Inclusive Fintech 50 announced the 2020 cohort of startups driving inclusion and resilience for financially underserved people around the world. An independent panel of 35 experts from venture capital, technology, and financial services firms identified the most promising startups providing credit, insurance, savings, and other critical products to low-income households and businesses. These startups will benefit from increased visibility and connections to leading investors, including the IF50 Investors Circle, as well as their peers from the 2019 cohort.
Accion Venture Lab helped innovative fintech startups weather the crisis and continue finding ways to leverage technology to support struggling clients. For example, Field Intelligence applies AI and data analytics to help community pharmacies in Nigeria and Kenya manage inventory—and stay focused on treating an increase in customers who are avoiding hospitals. Our strategic partners at Quona Capital also announced the final close of the Accion Quona Inclusion Fund, with $203 million in commitments from an array of investors and significantly exceeding its $150 million target. The fund is investing in scalable technology companies around the world that are expanding access to financial services.

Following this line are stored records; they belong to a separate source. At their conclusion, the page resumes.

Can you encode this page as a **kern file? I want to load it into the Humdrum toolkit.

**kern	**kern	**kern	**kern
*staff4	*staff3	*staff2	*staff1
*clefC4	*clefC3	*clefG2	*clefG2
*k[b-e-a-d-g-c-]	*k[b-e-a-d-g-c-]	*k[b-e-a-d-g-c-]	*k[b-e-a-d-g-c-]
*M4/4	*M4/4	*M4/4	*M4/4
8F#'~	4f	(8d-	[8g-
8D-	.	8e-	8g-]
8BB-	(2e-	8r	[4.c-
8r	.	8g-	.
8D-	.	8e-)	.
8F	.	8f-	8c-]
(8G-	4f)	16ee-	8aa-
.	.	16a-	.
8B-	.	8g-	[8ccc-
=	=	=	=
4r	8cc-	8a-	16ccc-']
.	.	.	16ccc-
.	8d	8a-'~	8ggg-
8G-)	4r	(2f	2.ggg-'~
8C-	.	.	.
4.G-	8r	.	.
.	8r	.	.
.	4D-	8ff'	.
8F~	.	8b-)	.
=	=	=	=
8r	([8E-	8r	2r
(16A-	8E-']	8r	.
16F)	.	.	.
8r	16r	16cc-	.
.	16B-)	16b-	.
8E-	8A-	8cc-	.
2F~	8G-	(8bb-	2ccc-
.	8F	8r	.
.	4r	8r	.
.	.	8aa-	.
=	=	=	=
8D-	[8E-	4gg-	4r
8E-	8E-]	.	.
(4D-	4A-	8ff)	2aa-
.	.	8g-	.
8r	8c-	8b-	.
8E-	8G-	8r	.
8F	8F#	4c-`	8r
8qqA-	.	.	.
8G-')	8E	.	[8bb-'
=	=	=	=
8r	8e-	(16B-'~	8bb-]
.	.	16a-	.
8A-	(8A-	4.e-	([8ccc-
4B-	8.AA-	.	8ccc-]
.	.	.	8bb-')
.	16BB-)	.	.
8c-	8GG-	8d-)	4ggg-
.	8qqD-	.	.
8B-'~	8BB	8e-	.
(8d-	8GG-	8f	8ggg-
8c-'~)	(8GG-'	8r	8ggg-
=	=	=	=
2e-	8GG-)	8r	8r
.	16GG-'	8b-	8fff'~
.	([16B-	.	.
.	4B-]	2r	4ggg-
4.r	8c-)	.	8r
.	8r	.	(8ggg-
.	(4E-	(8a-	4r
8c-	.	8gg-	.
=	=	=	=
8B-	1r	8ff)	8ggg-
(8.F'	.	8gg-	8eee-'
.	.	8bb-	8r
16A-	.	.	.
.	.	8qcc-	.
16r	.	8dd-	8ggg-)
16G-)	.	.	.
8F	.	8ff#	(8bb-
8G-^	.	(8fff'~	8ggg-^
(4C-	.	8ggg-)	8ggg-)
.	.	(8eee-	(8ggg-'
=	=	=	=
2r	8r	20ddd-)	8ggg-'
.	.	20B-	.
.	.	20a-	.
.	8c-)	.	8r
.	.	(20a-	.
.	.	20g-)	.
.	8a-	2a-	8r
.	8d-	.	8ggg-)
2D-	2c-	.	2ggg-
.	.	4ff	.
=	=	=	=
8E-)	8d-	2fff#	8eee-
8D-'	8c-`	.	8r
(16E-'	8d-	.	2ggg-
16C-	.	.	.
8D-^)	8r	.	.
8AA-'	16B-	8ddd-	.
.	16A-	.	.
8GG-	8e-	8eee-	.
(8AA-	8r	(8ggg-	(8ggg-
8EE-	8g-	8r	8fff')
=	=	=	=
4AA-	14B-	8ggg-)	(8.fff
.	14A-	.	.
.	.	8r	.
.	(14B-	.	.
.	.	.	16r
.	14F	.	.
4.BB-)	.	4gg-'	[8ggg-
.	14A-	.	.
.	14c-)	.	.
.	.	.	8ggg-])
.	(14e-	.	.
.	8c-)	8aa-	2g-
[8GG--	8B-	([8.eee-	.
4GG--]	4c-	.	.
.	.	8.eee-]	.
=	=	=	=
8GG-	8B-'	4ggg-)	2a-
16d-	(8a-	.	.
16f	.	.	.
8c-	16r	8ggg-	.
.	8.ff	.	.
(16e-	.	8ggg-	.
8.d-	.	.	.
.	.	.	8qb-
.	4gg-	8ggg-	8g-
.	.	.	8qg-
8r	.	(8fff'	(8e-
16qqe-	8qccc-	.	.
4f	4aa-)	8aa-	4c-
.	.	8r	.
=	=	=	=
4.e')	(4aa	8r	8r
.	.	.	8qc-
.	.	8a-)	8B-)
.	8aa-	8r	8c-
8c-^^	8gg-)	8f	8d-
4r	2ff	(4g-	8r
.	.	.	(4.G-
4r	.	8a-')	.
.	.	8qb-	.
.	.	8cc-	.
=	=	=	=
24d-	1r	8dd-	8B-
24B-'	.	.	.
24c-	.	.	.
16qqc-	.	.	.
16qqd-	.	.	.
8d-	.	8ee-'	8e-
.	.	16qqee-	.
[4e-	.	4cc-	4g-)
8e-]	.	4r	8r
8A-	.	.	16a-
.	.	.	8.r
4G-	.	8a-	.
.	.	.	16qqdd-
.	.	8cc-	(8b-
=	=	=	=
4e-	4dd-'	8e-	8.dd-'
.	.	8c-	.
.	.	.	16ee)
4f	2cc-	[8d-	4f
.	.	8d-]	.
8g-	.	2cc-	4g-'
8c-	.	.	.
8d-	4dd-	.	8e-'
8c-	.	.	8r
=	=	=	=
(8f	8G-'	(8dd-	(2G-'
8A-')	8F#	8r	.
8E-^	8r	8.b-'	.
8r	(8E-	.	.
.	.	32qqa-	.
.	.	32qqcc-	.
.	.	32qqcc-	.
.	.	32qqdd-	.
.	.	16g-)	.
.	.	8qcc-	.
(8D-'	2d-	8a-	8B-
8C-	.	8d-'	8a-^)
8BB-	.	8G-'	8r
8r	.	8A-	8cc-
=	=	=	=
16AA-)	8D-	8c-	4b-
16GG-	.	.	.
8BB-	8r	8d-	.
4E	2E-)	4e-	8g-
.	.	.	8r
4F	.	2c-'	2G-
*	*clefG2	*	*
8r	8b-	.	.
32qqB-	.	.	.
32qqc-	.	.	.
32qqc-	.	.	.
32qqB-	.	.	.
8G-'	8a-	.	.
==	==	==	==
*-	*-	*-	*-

Our work in the U.S. work took major strides to help small business owners struggling with the pandemic and longtime challenges of racial injustice and inequality. Accion Opportunity Fund, the nation’s leading nonprofit small business lender, was the primary beneficiary of Small Business Live, a virtual music experience focused on supporting minority-owned small businesses, featuring performances by superstars 2 Chainz, Brandi Carlile, Brittany Howard, Leon Bridges, and Ms. Lauryn Hill. Author and philanthropist MacKenzie Scott donated $15 million, the largest gift in Accion Opportunity Fund’s history, to help businesses owned by people of color, women, and immigrants. And American Express partnered with Accion Opportunity Fund to provide minority-owned businesses with increased access to capital to help them grow and thrive, as part of a $1 billion initiative to promote racial, ethnic, and gender equity for colleagues, customers, and communities.
This year also included a difficult loss for the Accion family. Accion’s founder, Joseph H. Blatchford, passed away last month at the age of 86. Joe was a courageous, charismatic leader who overcame cultural and economic differences to help disadvantaged people around the world.
Joe’s pioneering work built the foundation for Accion, without which we couldn’t find new ways to support vulnerable people around the world. I am thankful to be part of this very dedicated team, and I thank all the supporters that help Accion and our partners continue our work to build resilience in very challenging times.